What to watch at CNN's key Clinton-Sanders debate in New York
MJ Lee and Chris Moody, CNN | 4/14/2016, 5:35 p.m.
NEW YORK (CNN) -- Hillary Clinton and Bernie Sanders will face off in CNN's Democratic presidential debate in Brooklyn Thursday night as they spar ahead of a critical contest in New York -- a state where both candidates have deep roots.
The April 19 primary here will come as Clinton -- whose campaign has been dogged by Sanders' unexpected endurance -- is on an urgent mission to widen her delegate lead and lock up her party's nomination.
Next week's contest will serve as one of Sanders' last opportunities to change the dynamics of the Democratic race. And in turn, it will offer Clinton a crucial opening to once and for all shake the pervasive narrative that her rival -- even as he lags behind in the delegate count -- continues to enjoy real momentum; tens of thousands of Sanders supporters rallied in Washington Square Park in Manhattan Wednesday night.
In a sign of the mounting pressure for both candidates, over the past few weeks, their exchanges on the campaign trail have grown increasingly bitter. Sanders has publicly questioned Clinton's judgment and credibility, while Clinton has hit back by accusing her rival of being inexperienced and promoting an unrealistic platform.
Next week's contest will also be an especially personal one for both Democratic hopefuls.
Clinton, who served as the state's senator for eight years, currently has a home in Chappaqua and chose to base her campaign headquarters in Brooklyn. Sanders, meanwhile, was born and raised in Brooklyn and still has a thick New York accent.
Both candidates are also insistent that they are best equipped to take on Republican front-runner Donald Trump -- another New Yorker.
Here is to watch when the two square off:
Things could get nasty
Thursday's Democratic debate could be the feistiest yet.

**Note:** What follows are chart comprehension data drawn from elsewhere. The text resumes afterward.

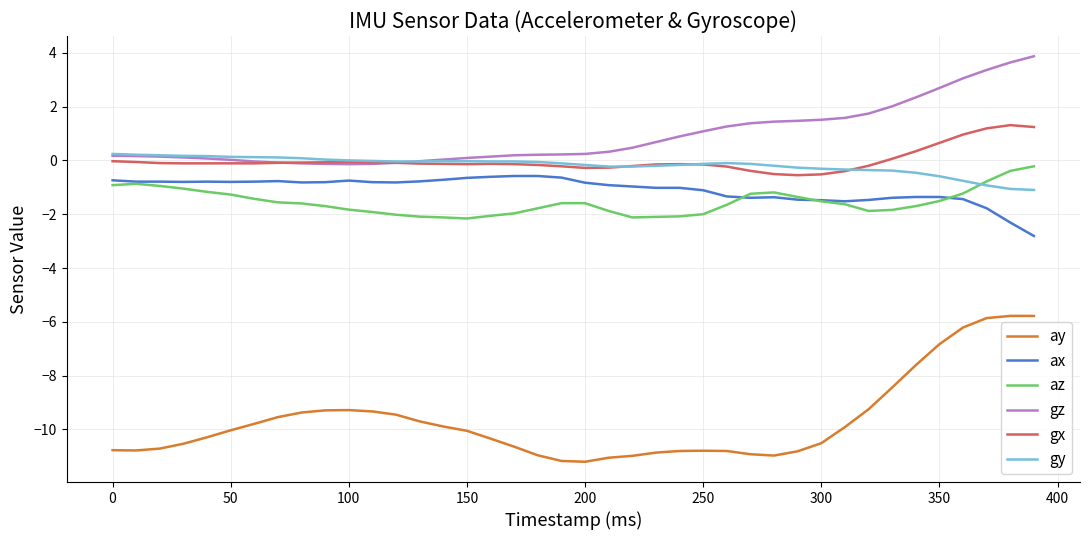

Which series has the largest range (max minus min)?

ay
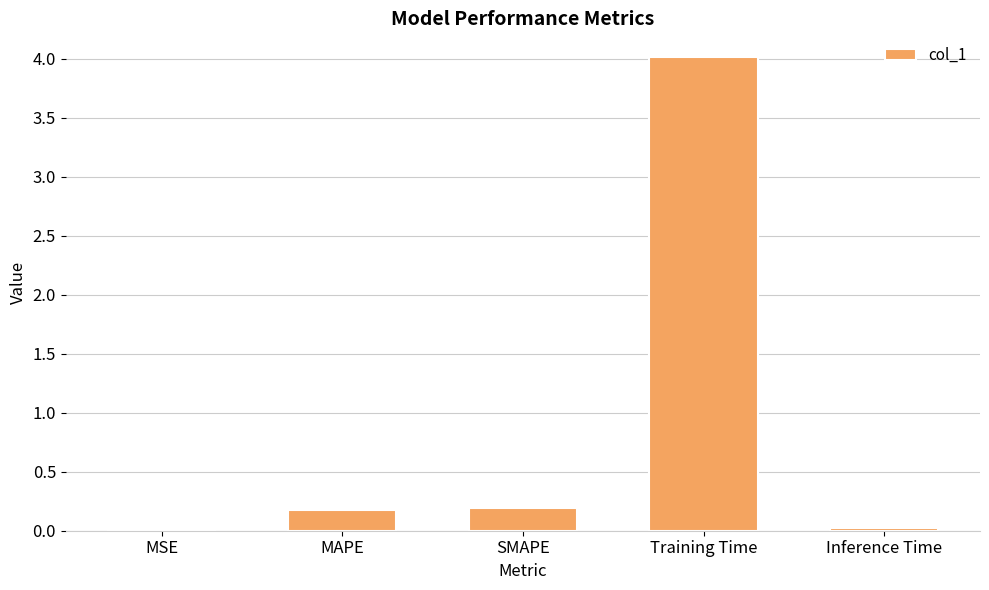

At which category does the chart reach its peak across all series?

Training Time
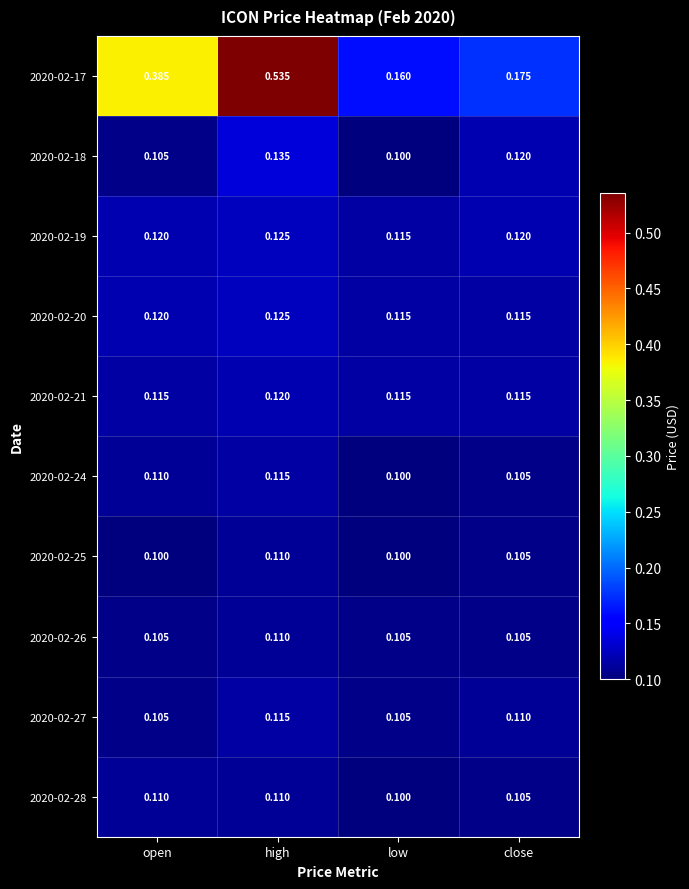

What is the total value across all series at high?

1.6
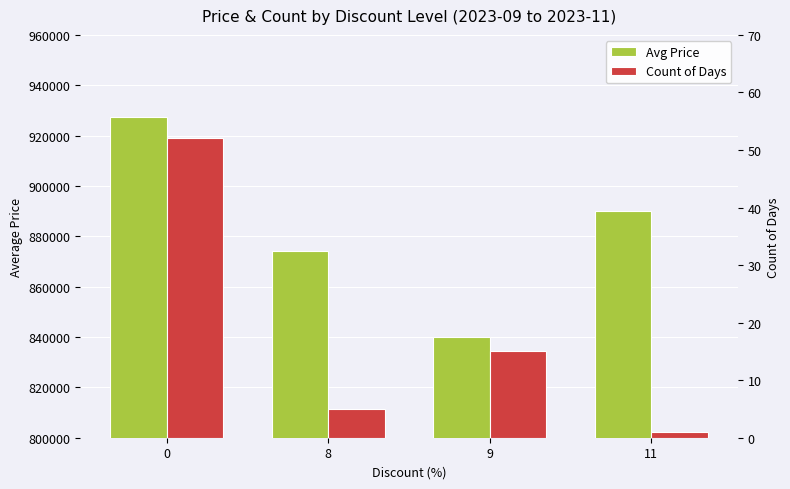

At which label does Avg Price reach its minimum?

9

Over the past few weeks, Clinton and Sanders have ramped up their attacks, hitting each other harder on both character and policy. The new tenor of the race is in stark contrast to the earliest stages of the race, when the two candidates were cordial and made painstaking efforts to avoid going after each other.
Sanders, in particular, prided himself in running a positive campaign, constantly reminding voters that he had never run a negative ad in his political career.

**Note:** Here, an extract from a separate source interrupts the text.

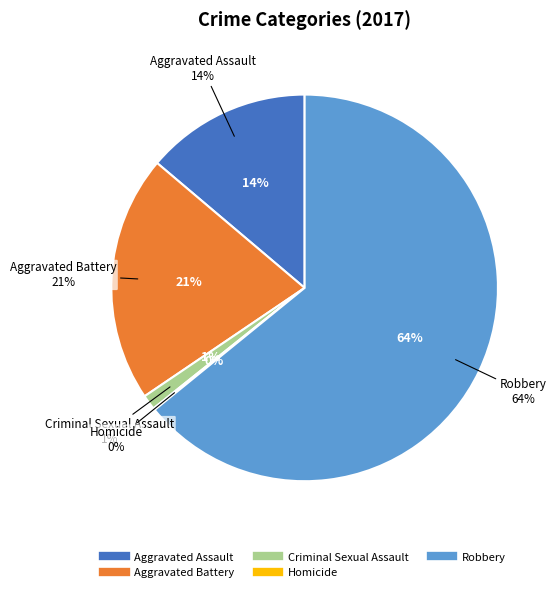

Count the number of slices in the pie.

5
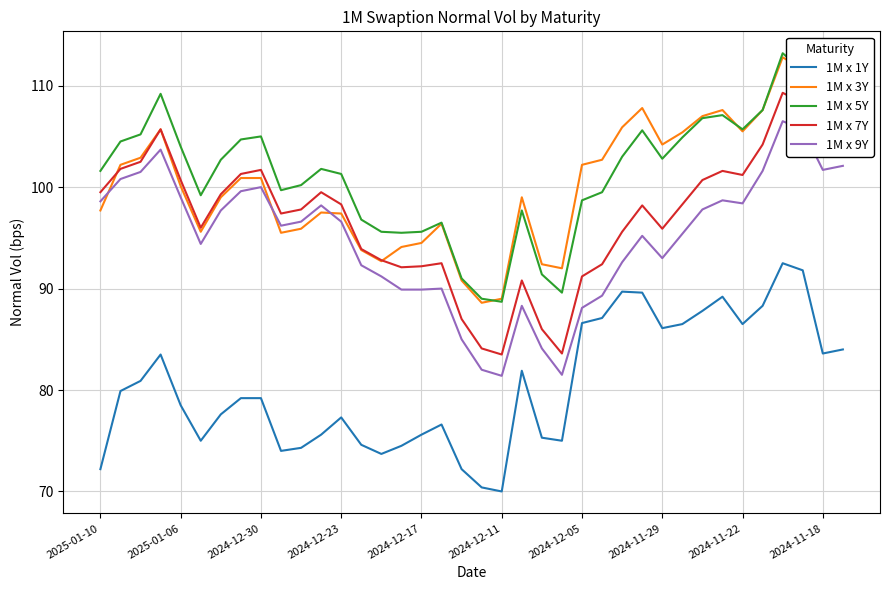

Which series has the widest spread of values?

1M x 7Y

But with the Democratic race dragging on into the spring, fresh tensions are bubbling up to the surface.
Pointing to issues like Clinton's ties to Wall Street and her vote for the Iraq War, Sanders said over the weekend that when it comes to Clinton's judgment, "something is clearly lacking." The senator also went on to tell CNN's Jake Tapper that he found Clinton's recent remarks about young voters -- in which she said they sometimes buy into incorrect information and "don't do their own research" -- to be "a little bit condescending."
Things grew even more heated when the Sanders campaign put out a press release questioning Clinton's credibility this week -- an attack that was met with ferocious pushback.